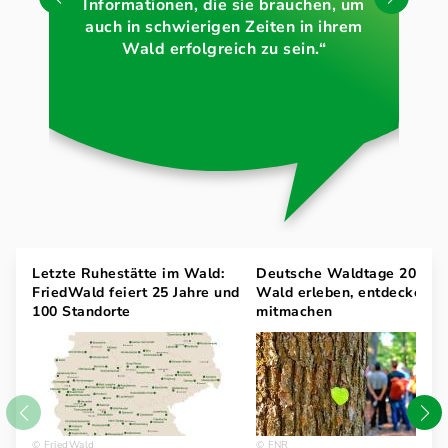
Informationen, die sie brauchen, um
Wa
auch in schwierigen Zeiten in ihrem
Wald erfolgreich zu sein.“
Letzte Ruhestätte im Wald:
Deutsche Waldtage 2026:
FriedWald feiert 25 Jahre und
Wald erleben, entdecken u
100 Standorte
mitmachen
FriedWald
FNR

* * *

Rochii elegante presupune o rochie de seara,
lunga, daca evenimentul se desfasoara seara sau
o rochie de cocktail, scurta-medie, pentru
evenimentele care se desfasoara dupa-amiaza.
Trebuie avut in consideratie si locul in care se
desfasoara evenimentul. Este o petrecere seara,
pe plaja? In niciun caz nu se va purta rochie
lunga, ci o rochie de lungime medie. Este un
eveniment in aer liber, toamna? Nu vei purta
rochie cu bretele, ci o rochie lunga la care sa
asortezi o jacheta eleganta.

**Task item:** Wherever the string "lunga" shows up in the material, copy the line that holds it.

**Output for this exercise:**
lunga, daca evenimentul se desfasoara seara sau
lunga, ci o rochie de lungime medie. Este un
rochie cu bretele, ci o rochie lunga la care sa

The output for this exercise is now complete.